====== Source excerpt
Zulip Chat Archive
Stream: mathlib4
Topic: Strange `field_simp` failure
Adam Topaz (Oct 17 2023 at 02:17):
One of the students in my formalization class found the following curious behavior of field_simp:
import Mathlib.Tactic
class Test (M : Type) extends Mul M -- comment out this line...
example (x y z : F) [Field F] (h₁ : z ≠ 0) (h₂ : 1 - z ≠ 0) :
(x + y/z) + x * z/(1 - z) = (x - y)/(1-z) + y/(z * (1-z)) := by
field_simp
ring -- fails
Commenting out the Test class line makes the example work just fine. Also, replacing Mul with Add in the definition of Test also fixes the issue. I spent a few minutes trying to minimize the example, but couldn't find a smaller example.
Damiano Testa (Oct 17 2023 at 06:59):
Adam, I am assuming that you are working in a project that depends on Mathlib, right?
Within Mathlib, adding variable {F}/variable {F : Type _} switches the behaviour: Test confuses ringfield_simp, omitting it makes it work.
import Mathlib.Tactic
variable {F}
--class Test (M : Type) extends Mul M -- uncomment this line...
example (x y z : F) [Field F] (h₁ : z ≠ 0) (h₂ : 1 - z ≠ 0) :
(x + y/z) + x * z/(1 - z) = (x - y)/(1-z) + y/(z * (1-z)) := by
field_simp
ring -- fails
However, variable {F : Type*} seems to work fine regardless of the presence of Test.
============
====== Stored rows
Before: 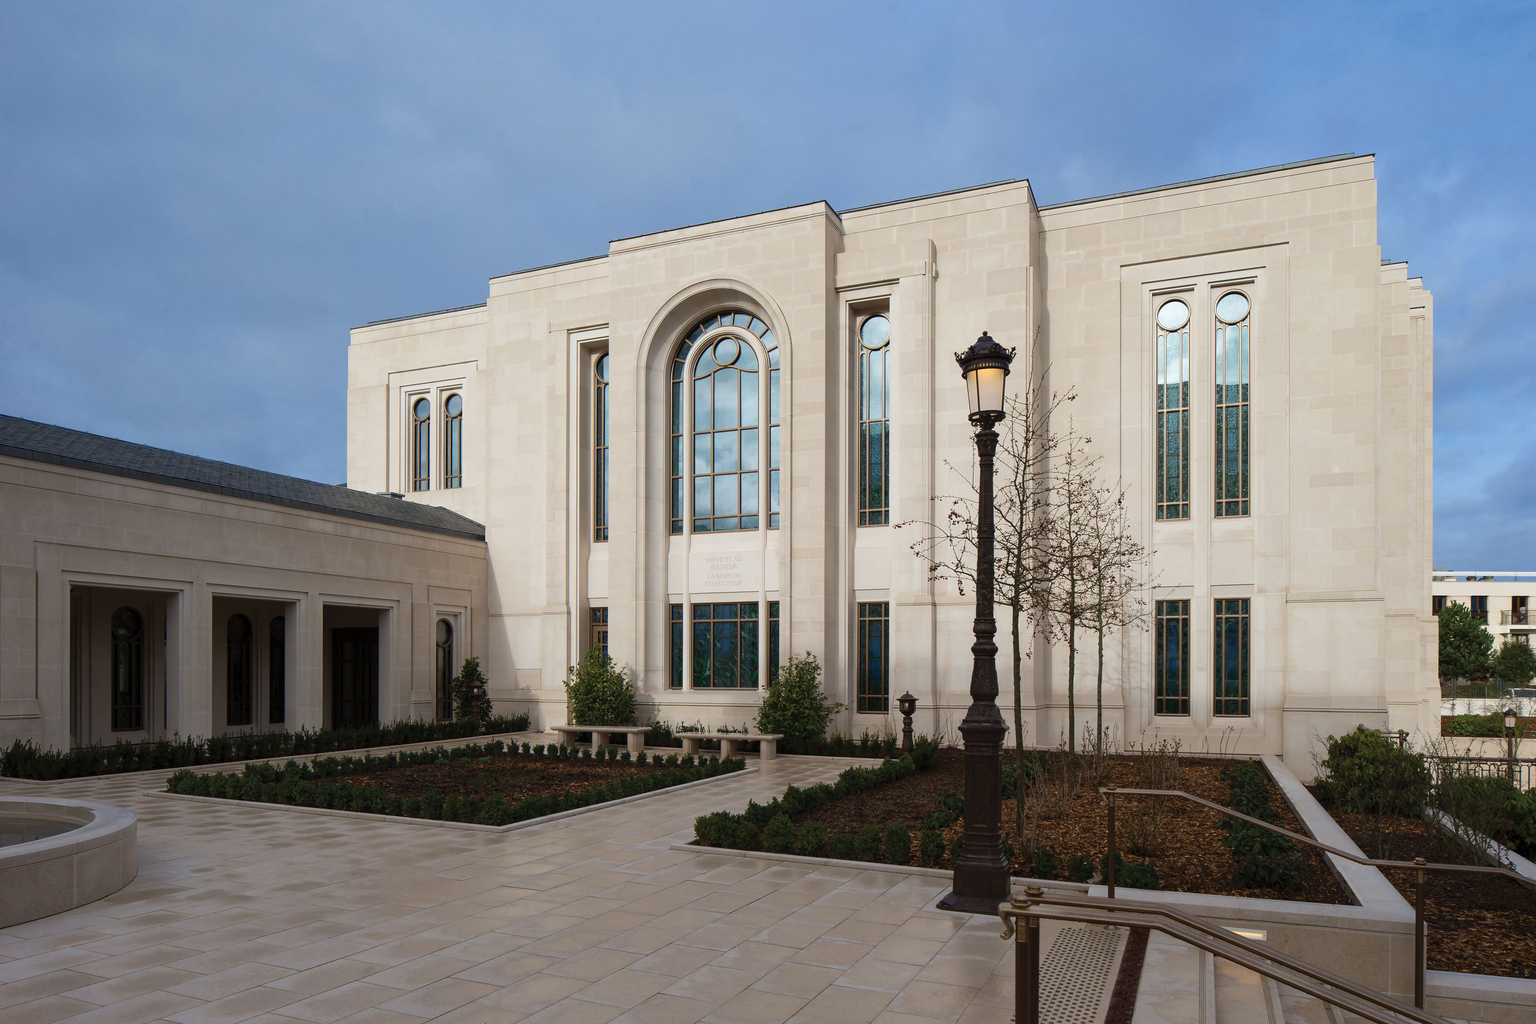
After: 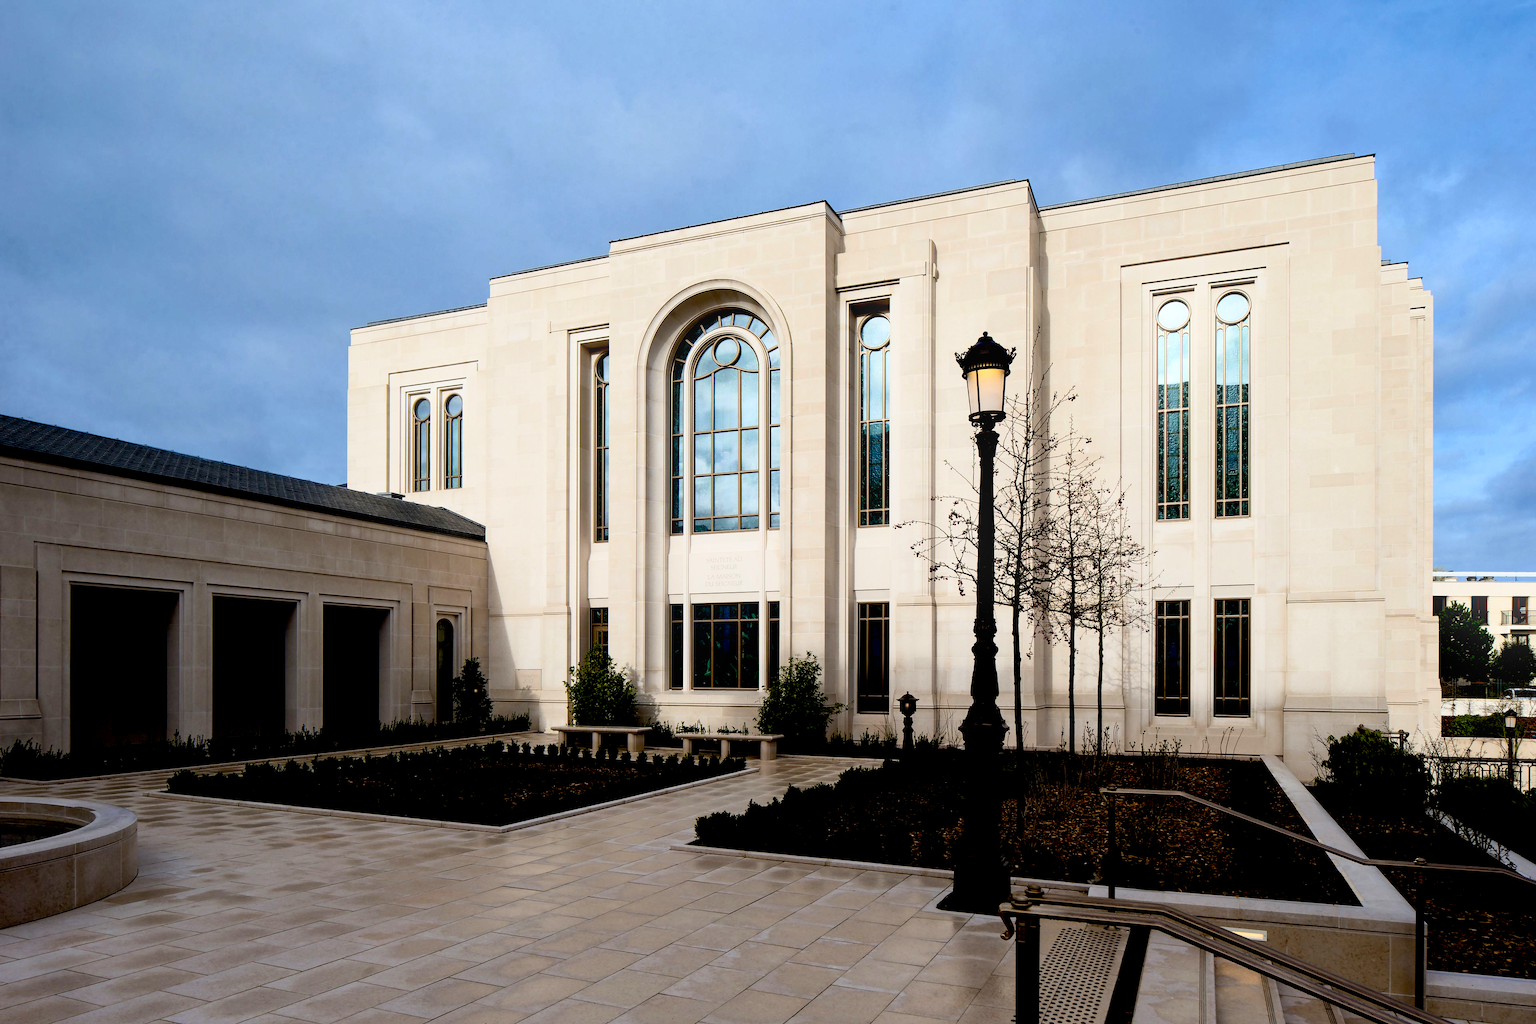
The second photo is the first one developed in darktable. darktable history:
base curve: curves: ch0 [(0, 0) (0.005, 0.002) (0.193, 0.295) (0.399, 0.664) (0.75, 0.928) (1, 1)]
color balance rgb: global vibrance -1%, saturation formula JzAzBz (2021)
bloom: size 13.65%, threshold 98.39%, strength 4.82%
exposure: black level correction 0.046, exposure -0.228 EV, compensate highlight preservation false
levels: levels [0, 0.492, 0.984]
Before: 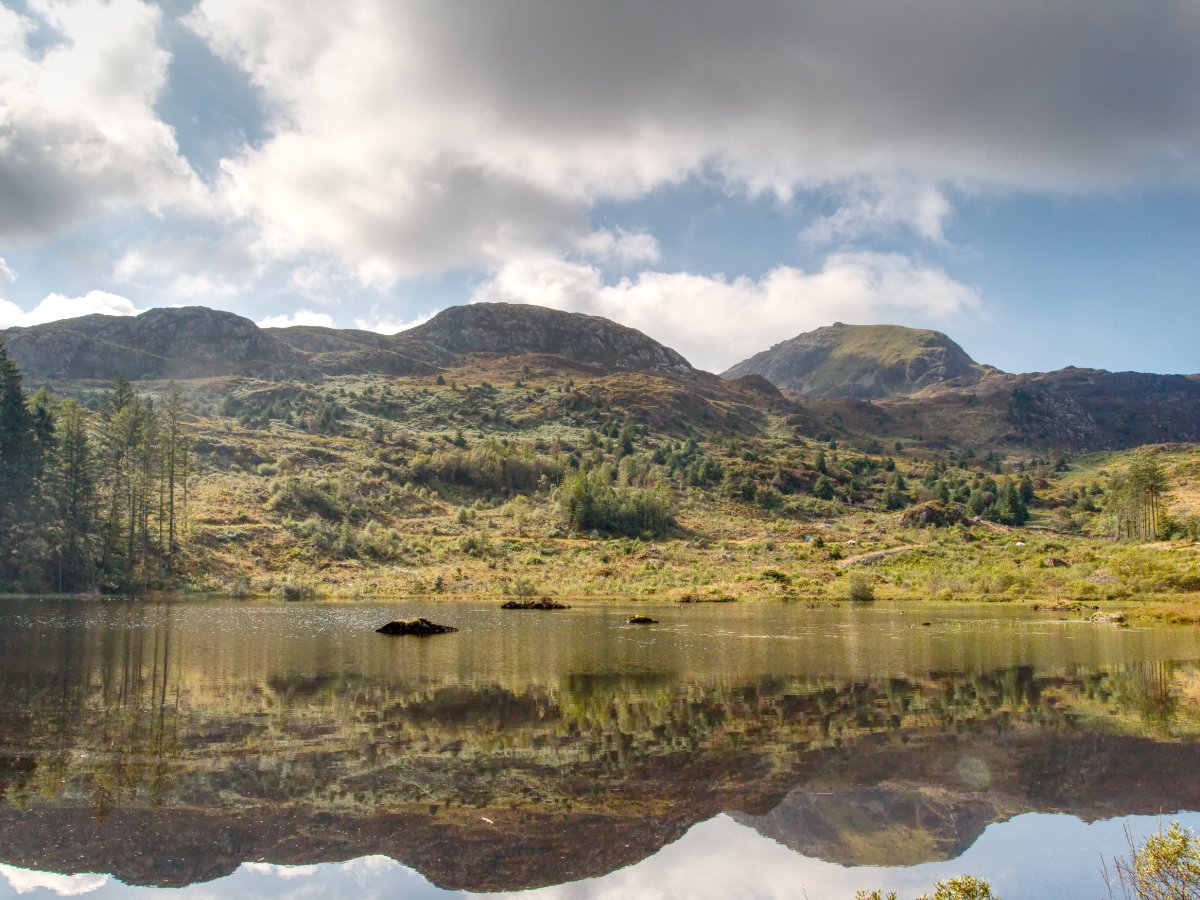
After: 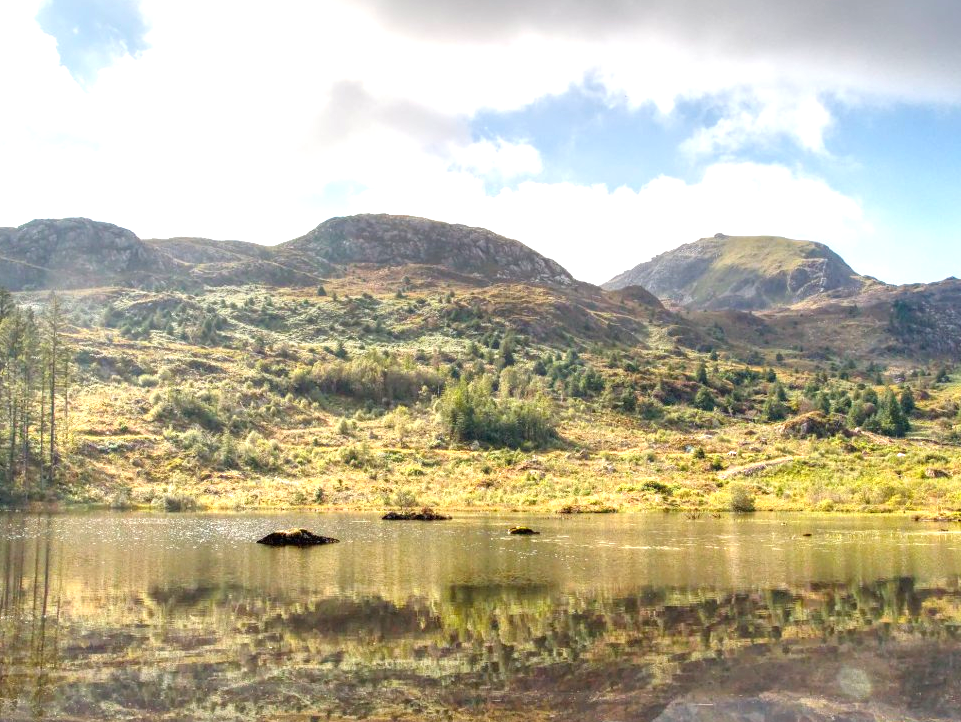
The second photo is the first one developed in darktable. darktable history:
exposure: black level correction 0, exposure 1 EV, compensate exposure bias true, compensate highlight preservation false
crop and rotate: left 9.968%, top 9.916%, right 9.899%, bottom 9.781%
============
*Task prompt:*
Write the next post in the Zulip thread on the `field_simp` failure, picking up right after its last message above.

*Response:*
David Renshaw (Oct 17 2023 at 11:32):
on the first example, with set_option trace.Tactic.field_simp true I see
[Tactic.field_simp] ✅ discharge z ≠ 0
[Tactic.field_simp] ✅ discharge 1 - z ≠ 0
[Tactic.field_simp] ✅ discharge z ≠ 0
[Tactic.field_simp] ❌ discharge z * (1 - z) ≠ 0
[Tactic.field_simp] ❌ discharge IsLeftRegular z
[Tactic.field_simp] ❌ discharge IsRightRegular (1 - z)
[Tactic.field_simp] ✅ discharge 1 - z ≠ 0
[Tactic.field_simp] ❌ discharge z * (1 - z) ≠ 0
[Tactic.field_simp] ❌ discharge IsLeftRegular z
[Tactic.field_simp] ❌ discharge IsRightRegular (1 - z)
[Tactic.field_simp] ❌ discharge z * (1 - z) ≠ 0
[Tactic.field_simp] ❌ discharge IsLeftRegular z
[Tactic.field_simp] ❌ discharge IsRightRegular (1 - z)
[Tactic.field_simp] ❌ discharge z * (1 - z) ≠ 0
[Tactic.field_simp] ❌ discharge IsLeftRegular z
[Tactic.field_simp] ❌ discharge IsRightRegular (1 - z)
[Tactic.field_simp] ✅ discharge 1 - z ≠ 0
[Tactic.field_simp] ❌ discharge z * (1 - z) ≠ 0
[Tactic.field_simp] ❌ discharge IsLeftRegular z
[Tactic.field_simp] ❌ discharge IsRightRegular (1 - z)
[Tactic.field_simp] ❌ discharge z * (1 - z) ≠ 0
[Tactic.field_simp] ❌ discharge IsLeftRegular z
[Tactic.field_simp] ❌ discharge IsRightRegular (1 - z)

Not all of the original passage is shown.